In his letter to Ms Stowell, former education minister Sir John Hayes, who chairs the Common Sense group, said: “Britain’s heritage is under attack, ironically from those missioned to guard it.
“As Chair of the Common Sense Group – comprising more than 60 Conservative Parliamentarians – I have been working alongside colleagues to ensure that charities are not perverted by political posturing.”
day Express has been passed a letter from the Trust’s chairman Tim Parker to James Wherry, a former member who resigned over its woke policies, admitting that the rewriting of British history was directly linked to the controversial Black Lives Matter movement.
He said: “The death of George Floyd in 2020, the social inequalities it highlighted across the world, and subsequent protests are an important context of our work.”
He added: “We understand that Black Lives Matter (BLM) is a worldwide human rights movement with no party affiliations in the UK.”
However, BLM has pushed for defunding and abolishing the police as well as the traditional nuclear family.
In his letter to the National Trust, Mr Wherry noted: “The NT exists to protect our great properties and landscapes…[it] should not, under any circumstances, stray from this cause. It should never stray into politics, race, gender issues and a host of other woke issues that now seem to be taking up far too much of our time, and, seemingly, your time.”
Commenting on signs at its properties, a National Trust spokesperson said: “The research from our colonialism report is being used to support relevant properties in sharing stories with their visitors.
“What visitors experience will vary from place to place; some places may have written material on display, others may be labelling specific relevant objects, and others may have an online article.”
Meanwhile, the Common Sense group has also written to Javed Khan, the chief executive of children’s charity Barnado’s, after it issued advice to parents who want to adopt on understanding “white privilege”, the term used by leftwingers to claim that all white people are privileged.
The advice has been posted even though 80 per cent of the disadvantaged children who the charity helps are white.

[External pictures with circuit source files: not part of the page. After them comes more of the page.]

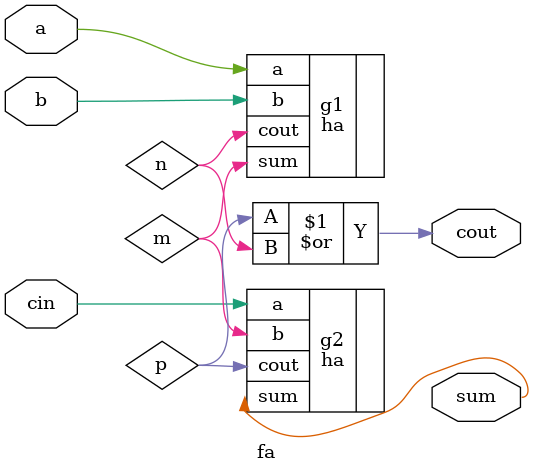
<source format=v>
`timescale 1ns / 1ps


module fa( a, b, cin, cout, sum);
input    a, b, cin;
output  cout, sum;

wire  m, n, p;


ha    g1 (.cout(n), .sum(m), .a(a), .b(b) );
ha    g2 (.cout(p), .sum(sum), .a(cin), .b(m) );

assign cout = p | n;

endmodule
</source>
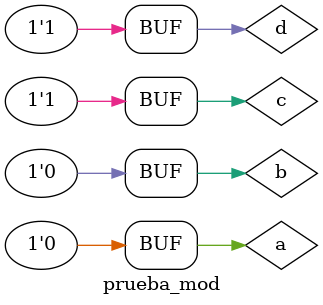
<source format=v>
`timescale 1ns / 1ps

module prueba_mod(

    );
    
    reg a, b, c, d;
    wire s;
    
    circuito1 circ(a, b, c, d); //dut [device unit test]
    initial begin
    a = 0;
    b = 0;
    c = 0;
    d = 0;
    #500;
    
    a = 0;
    b = 0;
    c = 0;
    d = 1;
    #500;
        
    a = 0;
    b = 0;
    c = 1;
    d = 0;
    #500;
        
    a = 0;
    b = 0;
    c = 1;
    d = 1;
    #500;
    end
endmodule

</source>
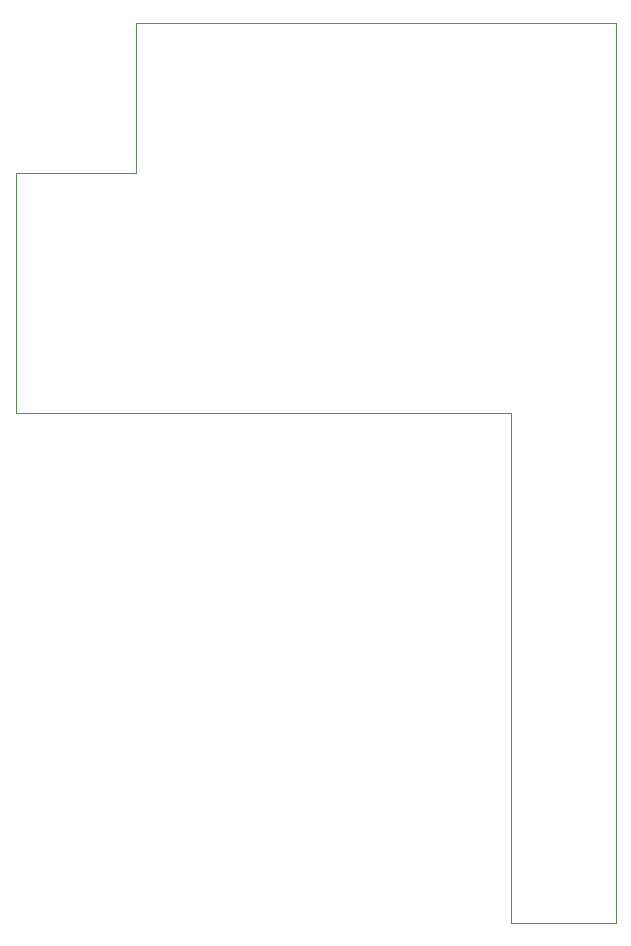
<source format=gbr>
%TF.GenerationSoftware,KiCad,Pcbnew,(6.0.4)*%
%TF.CreationDate,2022-07-09T16:45:46-05:00*%
%TF.ProjectId,BC805_nRF52_DK_shield_v002,42433830-355f-46e5-9246-35325f444b5f,rev?*%
%TF.SameCoordinates,Original*%
%TF.FileFunction,Profile,NP*%
%FSLAX46Y46*%
G04 Gerber Fmt 4.6, Leading zero omitted, Abs format (unit mm)*
G04 Created by KiCad (PCBNEW (6.0.4)) date 2022-07-09 16:45:46*
%MOMM*%
%LPD*%
G01*
G04 APERTURE LIST*
%TA.AperFunction,Profile*%
%ADD10C,0.100000*%
%TD*%
G04 APERTURE END LIST*
D10*
X162240000Y-124940000D02*
X162240000Y-81760000D01*
X120330000Y-61440000D02*
X130490000Y-61440000D01*
X120330000Y-81760000D02*
X120330000Y-61440000D01*
X130490000Y-61440000D02*
X130490000Y-48740000D01*
X171130000Y-48740000D02*
X130490000Y-48740000D01*
X162240000Y-124940000D02*
X171130000Y-124940000D01*
X171130000Y-124940000D02*
X171130000Y-48740000D01*
X162240000Y-81760000D02*
X120330000Y-81760000D01*
M02*

</source>
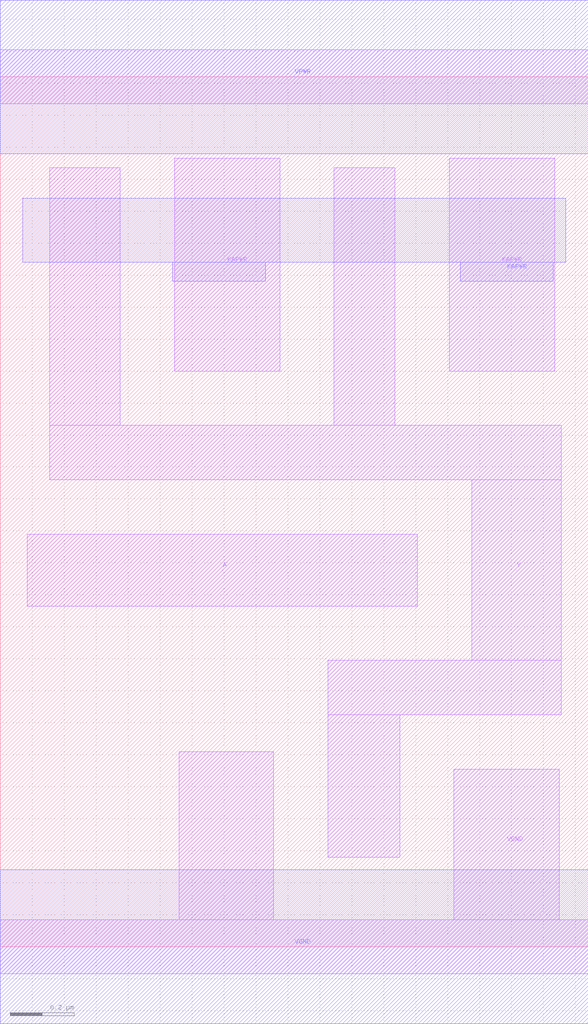
<source format=lef>
# Copyright 2020 The SkyWater PDK Authors
#
# Licensed under the Apache License, Version 2.0 (the "License");
# you may not use this file except in compliance with the License.
# You may obtain a copy of the License at
#
#     https://www.apache.org/licenses/LICENSE-2.0
#
# Unless required by applicable law or agreed to in writing, software
# distributed under the License is distributed on an "AS IS" BASIS,
# WITHOUT WARRANTIES OR CONDITIONS OF ANY KIND, either express or implied.
# See the License for the specific language governing permissions and
# limitations under the License.
#
# SPDX-License-Identifier: Apache-2.0

VERSION 5.5 ;
NAMESCASESENSITIVE ON ;
BUSBITCHARS "[]" ;
DIVIDERCHAR "/" ;
MACRO sky130_fd_sc_hd__lpflow_clkinvkapwr_2
  CLASS CORE ;
  SOURCE USER ;
  ORIGIN  0.000000  0.000000 ;
  SIZE  1.840000 BY  2.720000 ;
  SYMMETRY X Y R90 ;
  SITE unithd ;
  PIN A
    ANTENNAGATEAREA  0.576000 ;
    DIRECTION INPUT ;
    USE SIGNAL ;
    PORT
      LAYER li1 ;
        RECT 0.085000 1.065000 1.305000 1.290000 ;
    END
  END A
  PIN Y
    ANTENNADIFFAREA  0.662600 ;
    DIRECTION OUTPUT ;
    USE SIGNAL ;
    PORT
      LAYER li1 ;
        RECT 0.155000 1.460000 1.755000 1.630000 ;
        RECT 0.155000 1.630000 0.375000 2.435000 ;
        RECT 1.025000 0.280000 1.250000 0.725000 ;
        RECT 1.025000 0.725000 1.755000 0.895000 ;
        RECT 1.045000 1.630000 1.235000 2.435000 ;
        RECT 1.475000 0.895000 1.755000 1.460000 ;
    END
  END Y
  PIN KAPWR
    DIRECTION INOUT ;
    SHAPE ABUTMENT ;
    USE POWER ;
    PORT
      LAYER li1 ;
        RECT 0.545000 1.800000 0.875000 2.465000 ;
    END
    PORT
      LAYER li1 ;
        RECT 1.405000 1.800000 1.735000 2.465000 ;
    END
    PORT
      LAYER met1 ;
        RECT 0.070000 2.140000 1.770000 2.340000 ;
        RECT 0.540000 2.080000 0.830000 2.140000 ;
        RECT 1.440000 2.080000 1.730000 2.140000 ;
    END
  END KAPWR
  PIN VGND
    DIRECTION INOUT ;
    SHAPE ABUTMENT ;
    USE GROUND ;
    PORT
      LAYER li1 ;
        RECT 0.000000 -0.085000 1.840000 0.085000 ;
        RECT 0.560000  0.085000 0.855000 0.610000 ;
        RECT 1.420000  0.085000 1.750000 0.555000 ;
    END
    PORT
      LAYER met1 ;
        RECT 0.000000 -0.240000 1.840000 0.240000 ;
    END
  END VGND
  PIN VPWR
    DIRECTION INOUT ;
    SHAPE ABUTMENT ;
    USE POWER ;
    PORT
      LAYER li1 ;
        RECT 0.000000 2.635000 1.840000 2.805000 ;
    END
    PORT
      LAYER met1 ;
        RECT 0.000000 2.480000 1.840000 2.960000 ;
    END
  END VPWR
  OBS
  END
END sky130_fd_sc_hd__lpflow_clkinvkapwr_2

</source>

Ashfield MP Lee Anderson said: “Barnado’s are talking about white privilege because it is the latest fashionable thing.
“They should come to Ashfield and would realise there are many white people who are anything but privileged.”

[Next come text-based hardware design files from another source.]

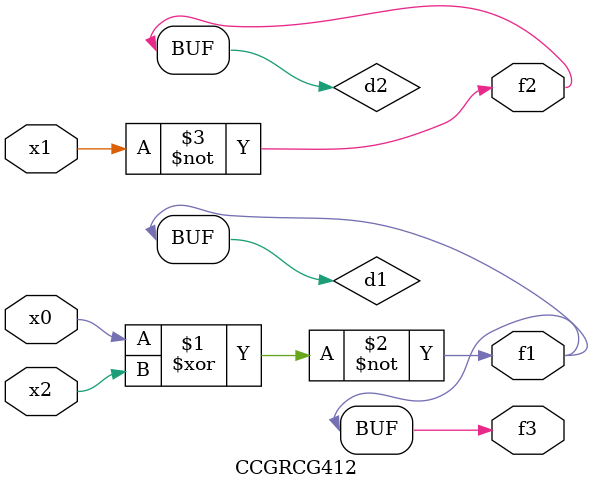
<source format=v>
module CCGRCG412(
	input x0, x1, x2,
	output f1, f2, f3
);

	wire d1, d2, d3;

	xnor (d1, x0, x2);
	nand (d2, x1);
	nor (d3, x1, x2);
	assign f1 = d1;
	assign f2 = d2;
	assign f3 = d1;
endmodule

</source>
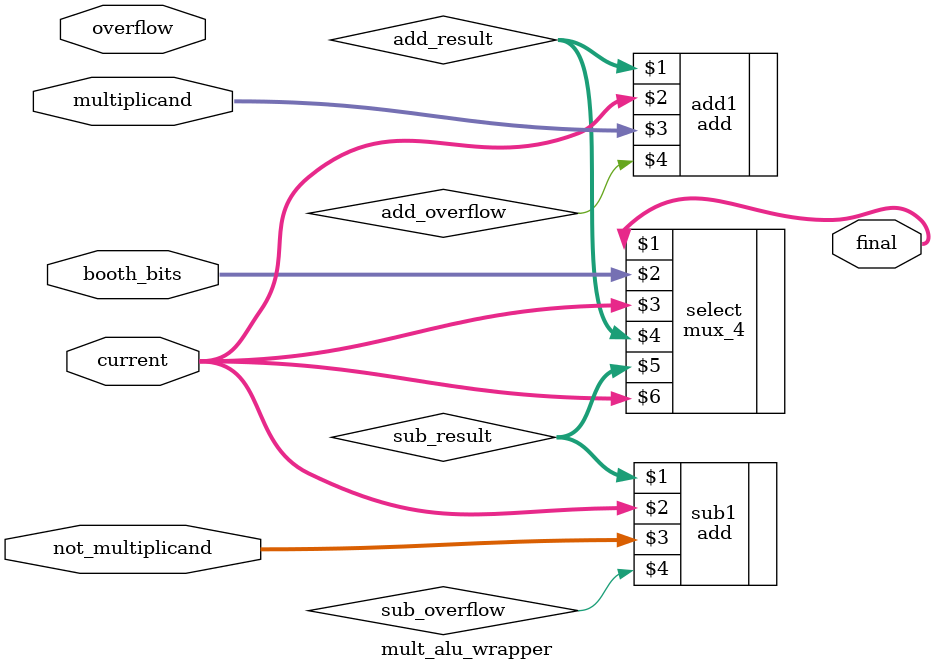
<source format=v>
module mult_alu_wrapper(final, overflow, current, multiplicand, not_multiplicand, booth_bits);

    input [31:0] current, multiplicand, not_multiplicand;
    input [1:0] booth_bits;
    input overflow;
    output [31:0] final;


    wire [31:0] add_result, sub_result;
    wire add_overflow, sub_overflow;

    add add1(add_result, current, multiplicand, add_overflow);
    add sub1(sub_result, current, not_multiplicand, sub_overflow);

    // check what the result should be
    mux_4 select(final, booth_bits, current, add_result, sub_result, current);
endmodule


</source>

The Tory MP, who used to be in the Labour Party is launching a campaign to have the Union Flag flown outside every public building including all schools and the Queen’s portrait displayed, added: “The National Trust are treating people as if they are stupid.”
A Barnado’s spokesman said: “We believe those who nurture the next generation of children should be supported in understanding racial inequality in all its complexity, so that they in turn can find appropriate ways of discussing this with children – much in the same way other big parenting conversations happen already.”
However, he added: “We certainly don’t believe Britain is racist or that anyone should feel guilt about being from a particular background. We do know that in our country in 2020 being non-white creates particular and additional needs – indeed the blog itself was written based on what children in our services told us they wanted to convey. To be ‘colour blind’ would be to fundamentally fail in our duty to address the needs of these children.”